PALO, Iowa - Local phone companies in Palo, Wellman, Onslow, Center Junction and other cities will soon be seeing higher rates due to new federal regulations intended to promote broadband deployment.

The residential increases range from 12 percent at the Palo Cooperative Telephone Association to 40 percent for Wellman Cooperative Telephone Association customers. They were the subject of filings last month to the Iowa Utilities Board, and take effect Dec. 1.

The most obvious trigger for the timing of the increases was the removal of local switching support for the companies in August by the Federal Communications Commission, according to Curt Eldred, board member of the Rural Iowa Independent Telecommunications Association, and manager of Clarence Telephone.

Local phone companies used the federal support to pay for the local switch in their central office, Eldred said.

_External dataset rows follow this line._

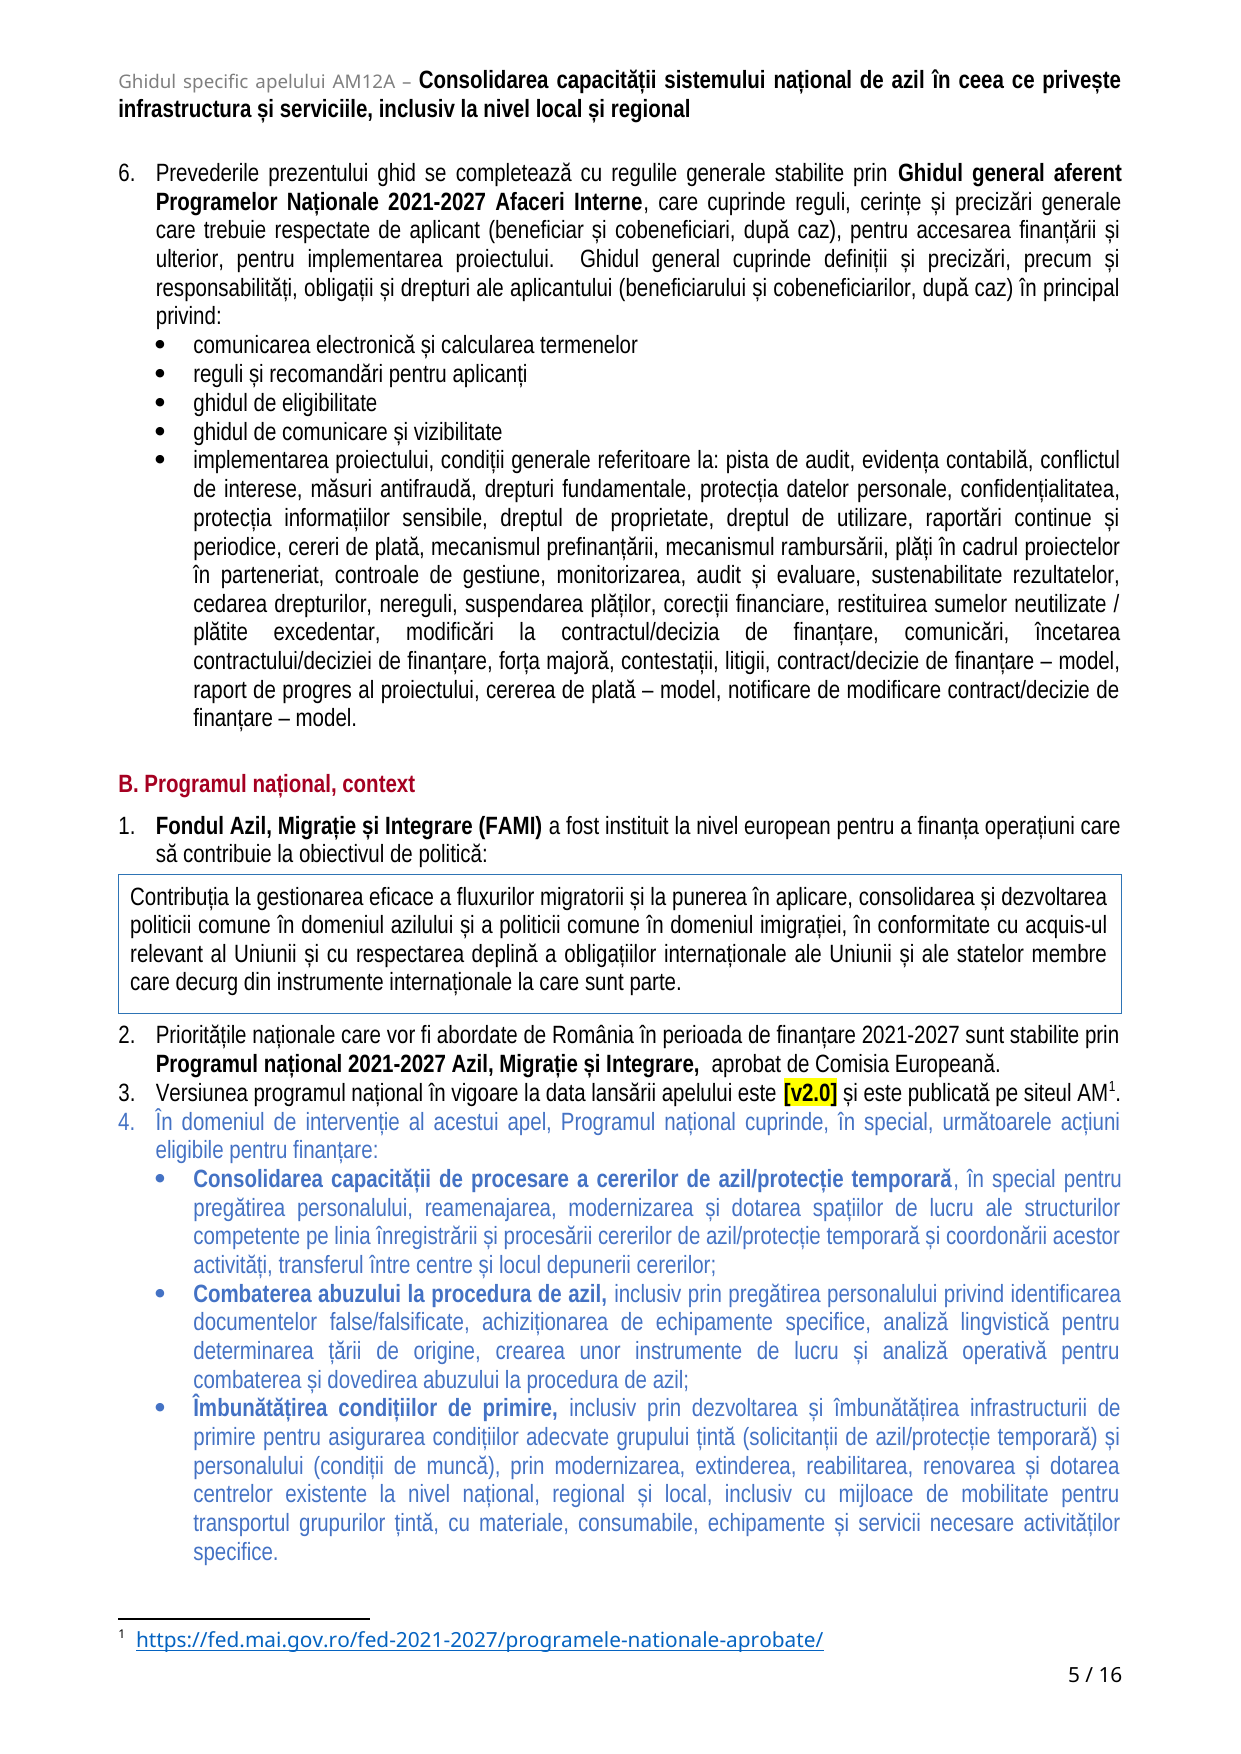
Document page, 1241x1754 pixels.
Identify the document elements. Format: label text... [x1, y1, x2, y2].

list comunicarea electronică și calcularea termenelor [156, 330, 1122, 359]
list Versiunea programul național în vigoare la data lansării apelului este [v2.0] și este publicată pe siteul AM. [118, 1078, 784, 1106]
list implementarea proiectului, condiții generale referitoare la: pista de audit, evidența contabilă, conflictul de interese, măsuri antifraudă, drepturi fundamentale, protecția datelor personale, confidențialitatea, protecția informațiilor sensibile, dreptul de proprietate, dreptul de utilizare, raportări continue și periodice, cereri de plată, mecanismul prefinanțării, mecanismul rambursării, plăți în cadrul proiectelor în parteneriat, controale de gestiune, monitorizarea, audit și evaluare, sustenabilitate rezultatelor, cedarea drepturilor, nereguli, suspendarea plăților, corecții financiare, restituirea sumelor neutilizate / plătite excedentar, modificări la contractul/decizia de finanțare, comunicări, încetarea contractului/deciziei de finanțare, forța majoră, contestații, litigii, contract/decizie de finanțare – model, raport de progres al proiectului, cererea de plată – model, notificare de modificare contract/decizie de finanțare – model. [156, 445, 1122, 732]
list Fondul Azil, Migrație și Integrare (FAMI) a fost instituit la nivel european pentru a finanța operațiuni care să contribuie la obiectivul de politică: [118, 811, 1122, 868]
list Prioritățile naționale care vor fi abordate de România în perioada de finanțare 2021-2027 sunt stabilite prin Programul național 2021-2027 Azil, Migrație și Integrare, aprobat de Comisia Europeană. [118, 1021, 1122, 1078]
list Consolidarea capacității de procesare a cererilor de azil/protecție temporară, în special pentru pregătirea personalului, reamenajarea, modernizarea și dotarea spațiilor de lucru ale structurilor competente pe linia înregistrării și procesării cererilor de azil/protecție temporară și coordonării acestor activități, transferul între centre și locul depunerii cererilor; [156, 1164, 1122, 1278]
list Combaterea abuzului la procedura de azil, inclusiv prin pregătirea personalului privind identificarea documentelor false/falsificate, achiziționarea de echipamente specifice, analiză lingvistică pentru determinarea țării de origine, crearea unor instrumente de lucru și analiză operativă pentru combaterea și dovedirea abuzului la procedura de azil; [156, 1278, 1122, 1393]
subtitle B. Programul național, context [118, 769, 1122, 798]
list Versiunea programul național în vigoare la data lansării apelului este [v2.0] și este publicată pe siteul AM. [837, 1078, 1122, 1106]
list În domeniul de intervenție al acestui apel, Programul național cuprinde, în special, următoarele acțiuni eligibile pentru finanțare: [118, 1106, 1122, 1164]
list Îmbunătățirea condițiilor de primire, inclusiv prin dezvoltarea și îmbunătățirea infrastructurii de primire pentru asigurarea condițiilor adecvate grupului țintă (solicitanții de azil/protecție temporară) și personalului (condiții de muncă), prin modernizarea, extinderea, reabilitarea, renovarea și dotarea centrelor existente la nivel național, regional și local, inclusiv cu mijloace de mobilitate pentru transportul grupurilor țintă, cu materiale, consumabile, echipamente și servicii necesare activităților specifice. [156, 1393, 1122, 1565]
list ghidul de eligibilitate [156, 388, 1122, 416]
list reguli și recomandări pentru aplicanți [156, 359, 1122, 388]
list Prevederile prezentului ghid se completează cu regulile generale stabilite prin Ghidul general aferent Programelor Naționale 2021-2027 Afaceri Interne, care cuprinde reguli, cerințe și precizări generale care trebuie respectate de aplicant (beneficiar și cobeneficiari, după caz), pentru accesarea finanțării și ulterior, pentru implementarea proiectului. Ghidul general cuprinde definiții și precizări, precum și responsabilități, obligații și drepturi ale aplicantului (beneficiarului și cobeneficiarilor, după caz) în principal privind: [118, 158, 1122, 330]
list ghidul de comunicare și vizibilitate [156, 416, 1122, 445]
table_header Contribuția la gestionarea eficace a fluxurilor migratorii și la punerea în aplicare, consolidarea și dezvoltarea politicii comune în domeniul azilului și a politicii comune în domeniul imigrației, în conformitate cu acquis-ul relevant al Uniunii și cu respectarea deplină a obligațiilor internaționale ale Uniunii și ale statelor membre care decurg din instrumente internaționale la care sunt parte. [119, 875, 1121, 1013]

Telephone companies may also be raising rates in advance of a July 2013 regulator change that requires local phone companies to have their rates within a specific range known as a floor and ceiling. Eldred expects Clarence Telephone Co. to file a rate increase next spring in advance of that requirement.

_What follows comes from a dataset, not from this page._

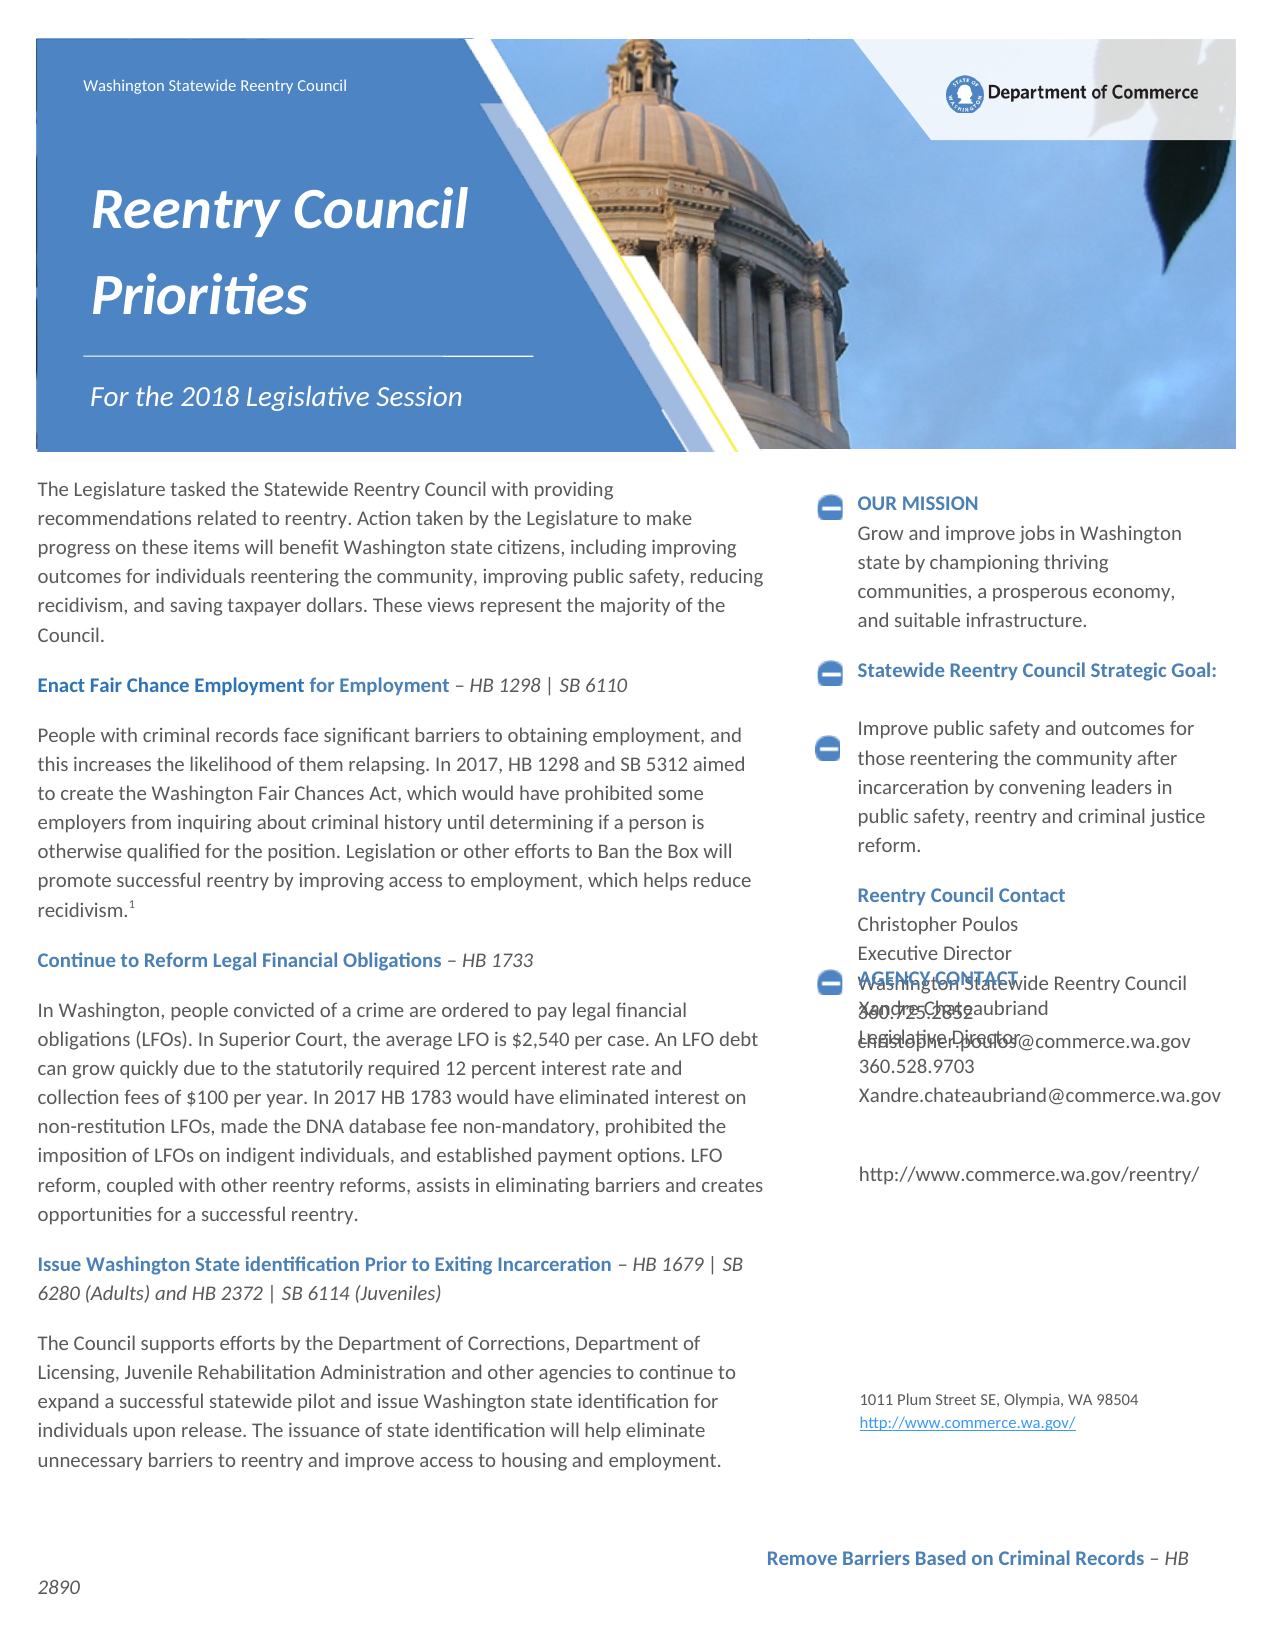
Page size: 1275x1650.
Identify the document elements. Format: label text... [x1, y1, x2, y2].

picture [492, 39, 1236, 449]
text Remove Barriers Based on Criminal Records – HB 2890 [37, 1545, 1237, 1599]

The intention of the new "bill and keep" regulation is to get local phone companies to get more of their revenue from their local rate base and reduce their reliance on the federal Universal Service program.

Many companies don't have their rates high enough to fall within the required range, and must raise them in order to continue receiving support from the Universal Service program.

The changes to the Universal Service support program are partly to free revenues for the FCC's Connect America program. It aims to increase broadband Internet availability in areas that are costly to serve, often by supporting wireless services.

Eldred said the new regulations are so complex that they are challenging for local phone company management to understand and implement, let alone explain to customers why they are affecting rates.

Sensitivity to higher rates is a concern to the independent phone companies, which do not want customers to drop their land lines in favor of cellular service.

One reason the news isn't too bad for many of the customers affected is that basic phone rates are relatively low in many of the rural communities. The 40 percent residential service increase at Wellman's phone company, for instance, is only $4 per month because the current residential service rate is $10.